Abstract

An Active Breathing Coordinator (ABC) can be employed to induce breath‐holds during CT imaging and radiotherapy of lung, breast and liver cancer, and recently during lung cancer MRI. The apparatus measures and controls respiratory volume, hence subject lung volume reproducibility is its principal measure of effectiveness. To assess ABC control quality, the intra‐session reproducibility of ABC‐induced lung volumes was evaluated and compared with that reached by applying the clinical standard of operator‐guided self‐sustained breath‐holds on healthy volunteers during MRI. Inter‐session reproducibility was investigated by repeating ABC‐controlled breath‐holds on a second visit.
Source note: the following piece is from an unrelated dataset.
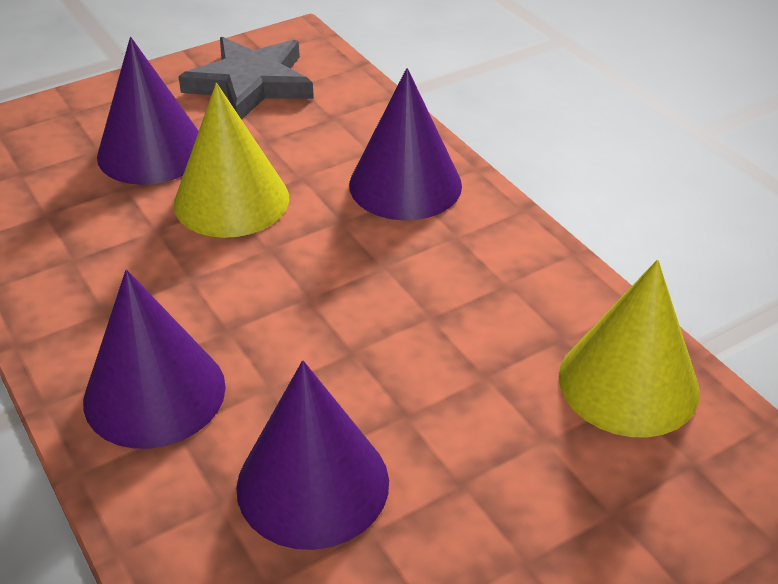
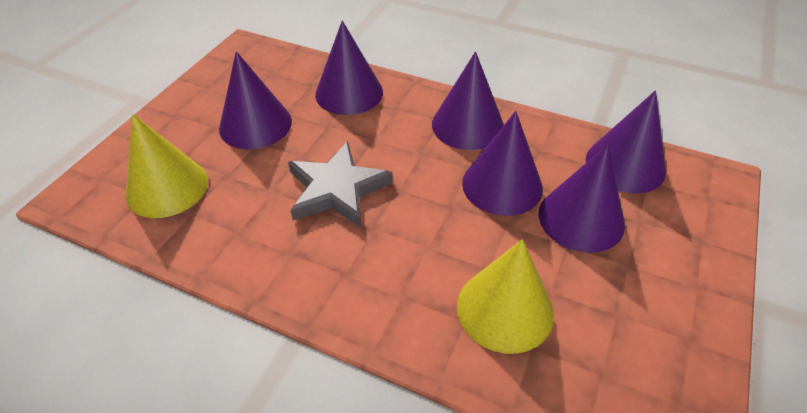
purple cone: [83,269,226,449] [97,37,199,185] [236,360,389,550] [349,68,462,220] = 4 -> [219,51,292,149] [315,21,383,115] [432,52,504,150] [462,111,543,216] [539,145,625,253] [586,90,666,193] = 6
Additionally, lung volume agreement with ABC devices used with different imaging modalities in the same institution (MR, CT), or for a breast trial treatment, was assessed. Lung volumes were derived from three‐dimensional (3D) T1‐weighted MRI datasets by three observers employing semiautomatic lung delineation on a radiotherapy treatment planning system. Inter‐observer variability was less than 6% of the delineated lung volumes. Lung volume agreement between the different conditions over all subjects was investigated using descriptive statistics. The ABC equipment dedicated for MR application exhibited good intra‐session and inter‐session lung volume reproducibility (1.8% and 3% lung volume variability on average, respectively). MR‐assessed lung volumes were similar using different ABC equipment dedicated to MR, CT, or breast radiotherapy. Overall, lung volumes controlled by the same or different ABC devices agreed better than with self‐controlled breath‐holds, as suggested by the average ABC variation of 1.8% of the measured lung volumes (99 mL), compared to the 4.1% (226 mL) variability observed on average with self‐sustained breath‐holding.